A novelty plastic goldfish is here.
> take the goldfish
You are carrying too many cultural preconceptions to pick up the novelty plastic goldfish.
> go north
Your progress to the north is blocked by social inequality.
Your torch blows out.
It is dark. You are likely to be eaten by a grue.

---

For my entry in the unofficial Round Table on the topic of "evil in videogames", I have been pressured by leperous squirrels to make noises about the depiction of social evils in interactive media.

Picture a game in which your primary task is not to defeat an ancient evil, but instead to heal a fractured and dysfunctional society. Picture a game where true villains are rare, and instead the villains are poor communication, ignorance, distrust, and exploitation. Picture a game where racial tensions are treated intelligently, with characters of all races having wide ranges of motivations, objectives, and perpsectives. Picture a game where more often victory was achieved through facilitating communication and brokering compromise than it was through force of arms. Can you imagine such a game?

If so, then you've probably played Ultima VII.

Oh, don't get me wrong. It wasn't perfect. All this loving and caring was punctuated by the odd bit of random dungeon crawling and dragon slaying, and the innovation of the gameplay was significantly watered down by the revelation that it was all the master plan of a giant red talking head from another dimension. But it was a start.

I think a lot of developers shy away from this sort of content. If done badly, it can appear preachy. It can put players offside. It comes with its own set of explicit and implicit value judgements (like shooting terrorists doesn't?). It can trivialise the very issues it is trying to highlight by offering insultingly simple or unrealistic solutions. And for many issues, setting them up as challenges doesn't work because we, as a society, just don't know how to overcome them.

Sure, there are dangers. But if there's one thing that Grand Theft Auto has taught us, it's that insulting large sections of the community doesn't necessarily result in lower sales if you have the gameplay to back it up.

Any good introvert knows that the best defence against anticipated criticism is a healthy dose of sarcasm and a lashing of cynical humour, and that's been a tack that has served a lot of games well when they've addressed wider social issues. Gaming genre conventions are used to illustrate the deficiencies of the system.

In September 12 the developer makes a comment on American foreign policy in the wake of the September 11 attacks; the player is shown a view of a crowded middle eastern city through a set of bomb sights, and urged to kill the (black-garbed) terrorists. However the area of effect of any bomb launched is such as to make it impossible to kill the targets without killing civilians; civilians who see other civilians killed enter a brief period of mourning, after which they morph into terrorists. The more bombs are launched, the more terrorists remain in the play field.

This theme continues into a variety of other homebrew or small release games (1, 2, 3, 4) - but where are the commercial equivalents?

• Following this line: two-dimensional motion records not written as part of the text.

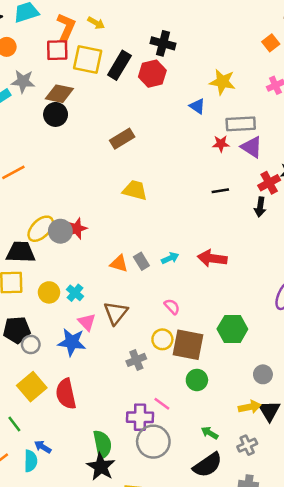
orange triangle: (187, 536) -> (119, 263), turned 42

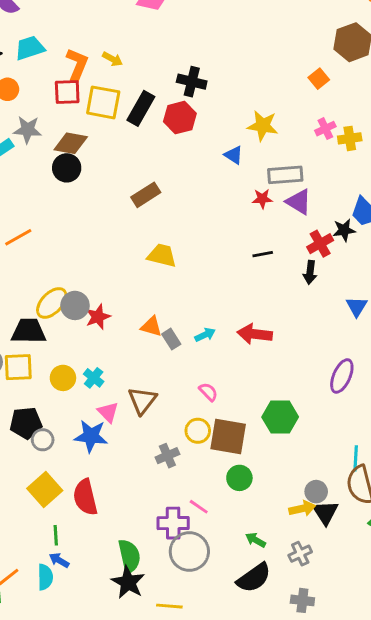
red star: (77, 229) -> (98, 317), moved
orange triangle: (119, 263) -> (151, 326), moved
gray circle: (263, 374) -> (316, 492), moved
green line: (14, 424) -> (56, 535), moved, turned 35

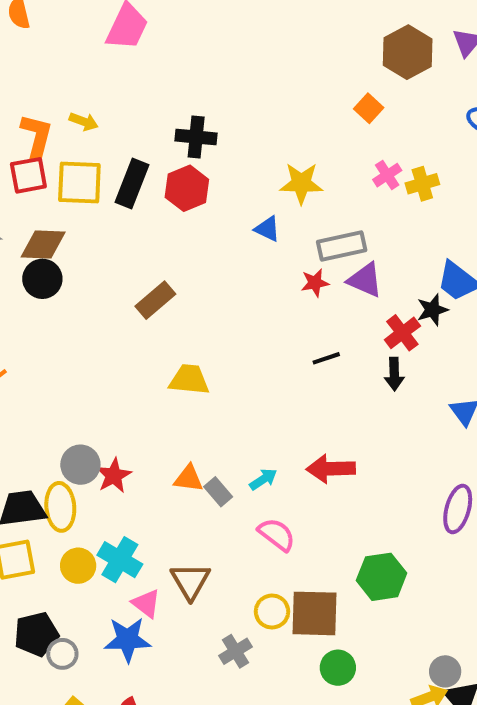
yellow ellipse: (52, 303) -> (60, 507), moved, turned -40
cyan cross: (94, 378) -> (120, 560), size x1.5
pink semicircle: (208, 392) -> (277, 534), moved, size x1.4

Why aren't companies wrapping their MMORPGs or simulators around compelling social commentary?

One answer may lie in Facade, the freeware interactive drama from Procedural Arts. In Facade, the player is given the role of a visitor at the house of a couple whose marriage is about to fall messily apart. My experience with the game left me feeling uncomfortable; despite an innovative storytelling system and the theoretical possiblity of "winning" by helping the two communicate, the simulated argument was just as un-enjoyable an experience as the real thing.

It's not funny. It attempts to deal with real relationship problems sensitively and realistically, and despite gameplay that should be exciting and interesting, it's about as much fun as gargling a cupful of nails.

Perhaps it may also be that game developers just aren't good at being subtle. When was the last time you played a game that had a meaningful plot point that it didn't beat you around the head with, and yet wasn't turned into gibberish in translation from the Japanese? Killer 7 had bundles of both varieties of story points, and seemed to be trying to make some sort of relevant socio-political point; I have to wonder whether my tolerance for it all might have been higher had not the gameplay itself been just plain awful.

Are we maybe all trying a little too hard? When a game tackles real-life evils, does it have to go all the way - or is it enough to use the Ultima VII model, and just take it one social stigma at a time?